I support them, and so should you. It is in everyone's best interest.
I have written before that placing so much of colleges' teaching load on adjuncts damages students' education. It makes teachers overly dependent on student evaluations, so that nationwide standards inevitably get lowered. It keeps courses from working together in an effective sequence, because the teachers of each class are cut off from the rest of the program. And it leads to gross overwork, which burns adjuncts out, spreads their labor too thin, and demands less and less attention to each student. Most adjunct professors are gifted teachers. We throw their gifts away. The abusive work conditions they face damage the education students get. Working harder won't fix that. Overwork is part of the problem.
And this is a systematic problem. It's not one or two colleges doing this, and one or two colleges can't stop doing it on their own. Adjunctification, the move to a majority-adjunct teaching force, has become systematic, and the decision-makers don't feel that they can afford to stop relying on it. If they did, their budgets would fall apart, and competing schools would gain advantages over them. This problem can only be stopped by pressure nationwide. The people who run universities believe that they can't afford to stop using adjuncts. They have to reach the point where they can't afford NOT to stop, where the price of adjunctification becomes too high. And that pressure can't just be applied to one or two schools. It has to be system-wide.
This should matter to you if you're a student. Adjunctification, the switch to a majority-adjunct teaching force, is a way for colleges to spend your tuition on things other than your education. It matters if you're the parent of a student. It matters if you're one of the shrinking number of full-time tenure-unit faculty; the reliance on adjuncts also means fewer full-time professors. They too get overworked (because a smaller number have to share the work that adjuncts aren't allowed to do), and they too have their teaching effectiveness undermined. If all of the basic intro classes are taught by overworked teachers without the time or resources to be thorough, the students aren't going to come into more advanced classes with a thorough grasp of the basics. And then those advanced courses aren't what they should be, either. It's that simple.

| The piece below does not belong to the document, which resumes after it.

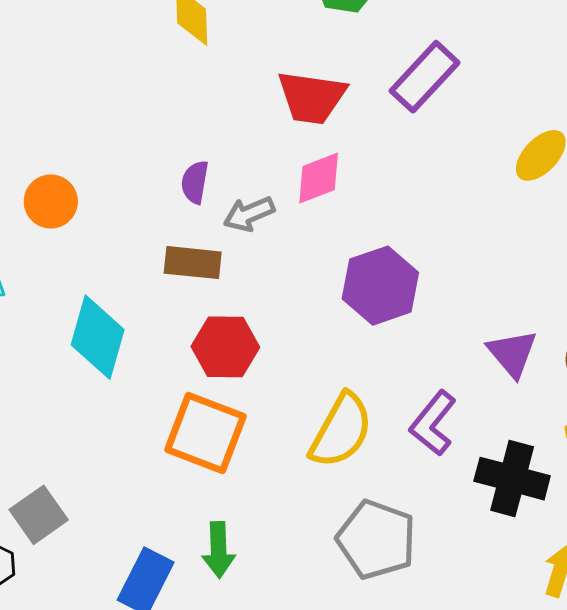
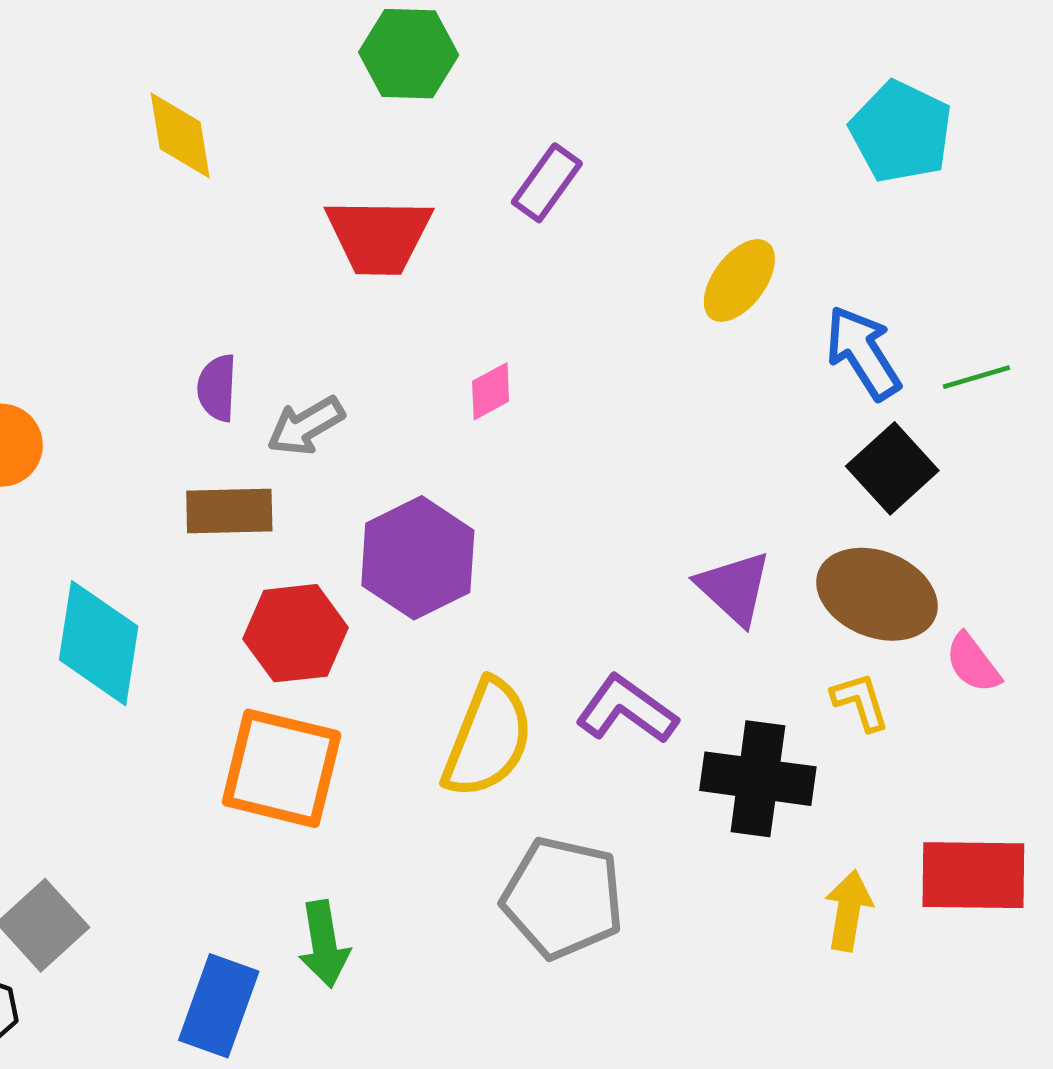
purple rectangle: (424, 77) -> (547, 183), size x0.7
pink diamond: (319, 178) -> (491, 391), moved, size x0.7
purple hexagon: (380, 286) -> (418, 558), moved
purple L-shape: (433, 423) -> (627, 709), turned 94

And it matters to you if you live in America. The burden on America's adjunct professors damages our entire system of higher education. And a shakily-educated populace is not good for us: not economically, not globally, and not in terms of protecting our democracy. It makes us less prepared as workers, less competitive in international trade, and less informed as citizens. What's bad for adjunct teachers is bad for all teachers, for all students, and for all Americans. Please support National Adjunct Walkout Day.